Why Am I Hiking?

Why am I hiking?


That is a great question. Does there have to be a reason? Can it not be said that I am doing it for the joy of the experience? Or perhaps there is a deeper reason for challenging myself to two months of hiking, in addition to the four months of preparation prior to setting that first step on the trail. 


I first learned of thru-hiking in 9th grade, a freshman in high school, unwisely using class time to fumble and stumble across the internet. “The PCT? What’s that?” I clicked. Shortly thereafter, I learned that one could WALK from Mexico to Canada on a trail. In fact, a local portion of the PCT encompassed all of a trail I had hiked…whoa. It was so close to home, yet incomprehensible that such a hike could be done. What about food and water? Bears? Strangers? I left it at that. Still amazed that such a trail existed, I never fully excused the thought of hiking it, adding it to my lifetime bucket list. 


Flipping several chapters ahead in my life, I haven’t altogether ditched the thought of hiking the PCT, but have replaced it (perhaps?) with another thru-hike. Now that I am a resident of Canada, similarities between now and my 9th-grade self shine through. I am still living on the Columbia River, mountains, trees, and wildlife are ever-present. Not too far from my backdoor, another thru-hike resides, the Great Divide Trail. Is it an opportunity to seize what I had not in the past?

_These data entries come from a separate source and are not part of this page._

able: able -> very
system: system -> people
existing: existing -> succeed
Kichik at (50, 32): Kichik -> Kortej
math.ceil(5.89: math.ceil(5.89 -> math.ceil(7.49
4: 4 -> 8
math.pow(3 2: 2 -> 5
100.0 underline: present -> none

Hiking this trail, the GDT, has several layers of meaning for me. On the surface, it is purely for the enjoyment of such an undertaking, to live the boyhood dream of tramping through the woods, crossing swollen rivers, exploring glaciated valleys, and cresting mountain passes in weather less-than-fare. In other ways, it is a challenge, a challenge for both body and mind. To be able to reinforce and build confidence, push on when quitting seems all too easy, and feed a desire for adventure. It is also an opportunity for me to develop an intimate relationship with the natural world that encompasses my home, to be able to interact, and live within, the seasonality of the Canadian Rockies, to see flowers bloom and see them fade, to live by the sun and sleep by the stars. 


In another sense this hike is a metaphor for my life journey, the GDT starts at the US border, from where I am a citizen, and travels north, just as I have done with my life. I want this to be an opportunity to connect with my new home, a rugged unforgiving landscape that rivals all natural beauty. I want it to be the most challenging and rewarding undertaking to date. I want it to help me connect with myself and help point me in a direction. I hope that completing the GDT may feel like the final transition from South to North, that it may also open doors that I never knew existed, never dreamed of…but I won’t know that until mid-August when my hungered, stinking self steps foot on the pavement, sticks up a thumb and hitches home.